## Goal of the exercise
Repeat precisely the span of lines below that opens with the line containing "KEY FINDINGS ON OUTCOMES" and closes with the line containing "On standardized tests, students", both included.
**********
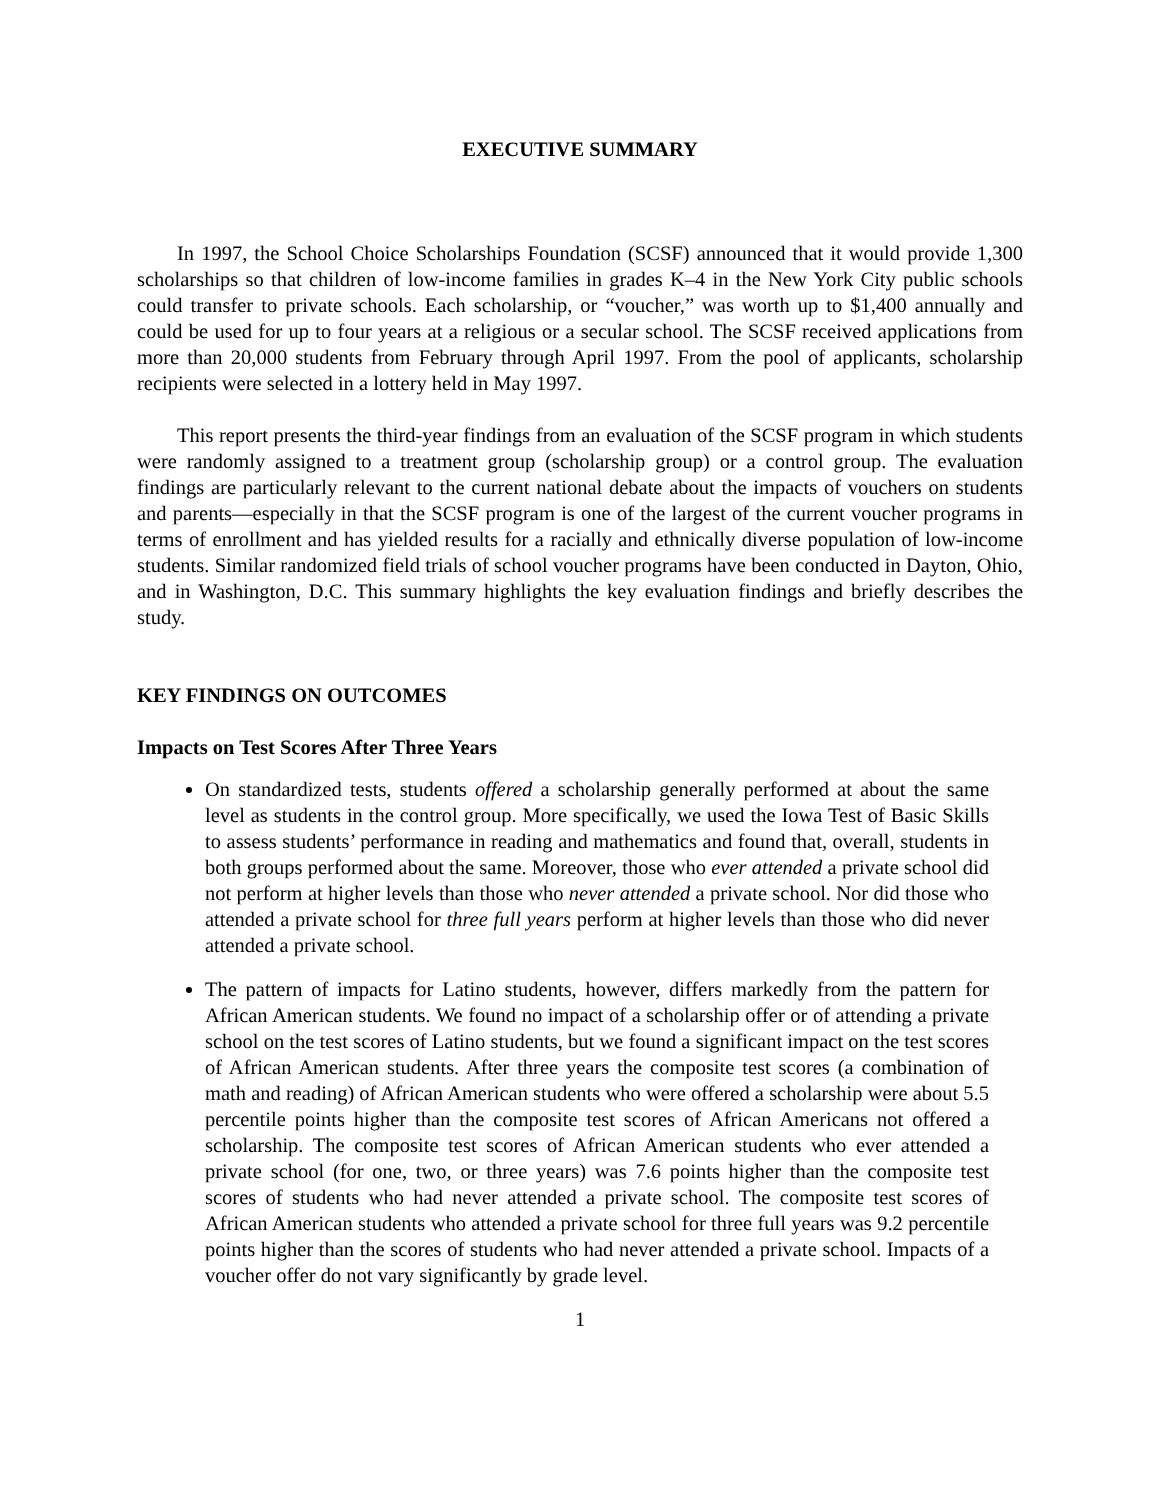EXECUTIVE SUMMARY
In 1997, the School Choice Scholarships Foundation (SCSF) announced that it would provide 1,300 scholarships so that children of low-income families in grades K–4 in the New York City public schools could transfer to private schools. Each scholarship, or “voucher,” was worth up to $1,400 annually and could be used for up to four years at a religious or a secular school. The SCSF received applications from more than 20,000 students from February through April 1997. From the pool of applicants, scholarship recipients were selected in a lottery held in May 1997.
This report presents the third-year findings from an evaluation of the SCSF program in which students were randomly assigned to a treatment group (scholarship group) or a control group. The evaluation findings are particularly relevant to the current national debate about the impacts of vouchers on students and parents—especially in that the SCSF program is one of the largest of the current voucher programs in terms of enrollment and has yielded results for a racially and ethnically diverse population of low-income students. Similar randomized field trials of school voucher programs have been conducted in Dayton, Ohio, and in Washington, D.C. This summary highlights the key evaluation findings and briefly describes the study.
KEY FINDINGS ON OUTCOMES
Impacts on Test Scores After Three Years
On standardized tests, students offered a scholarship generally performed at about the same level as students in the control group. More specifically, we used the Iowa Test of Basic Skills to assess students’ performance in reading and mathematics and found that, overall, students in both groups performed about the same. Moreover, those who ever attended a private school did not perform at higher levels than those who never attended a private school. Nor did those who attended a private school for three full years perform at higher levels than those who did never attended a private school.
The pattern of impacts for Latino students, however, differs markedly from the pattern for African American students. We found no impact of a scholarship offer or of attending a private school on the test scores of Latino students, but we found a significant impact on the test scores of African American students. After three years the composite test scores (a combination of math and reading) of African American students who were offered a scholarship were about 5.5 percentile points higher than the composite test scores of African Americans not offered a scholarship. The composite test scores of African American students who ever attended a private school (for one, two, or three years) was 7.6 points higher than the composite test scores of students who had never attended a private school. The composite test scores of African American students who attended a private school for three full years was 9.2 percentile points higher than the scores of students who had never attended a private school. Impacts of a voucher offer do not vary significantly by grade level.
1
**********
## Solution
KEY FINDINGS ON OUTCOMES
Impacts on Test Scores After Three Years
On standardized tests, students offered a scholarship generally performed at about the same level as students in the control group. More specifically, we used the Iowa Test of Basic Skills to assess students’ performance in reading and mathematics and found that, overall, students in both groups performed about the same. Moreover, those who ever attended a private school did not perform at higher levels than those who never attended a private school. Nor did those who attended a private school for three full years perform at higher levels than those who did never attended a private school.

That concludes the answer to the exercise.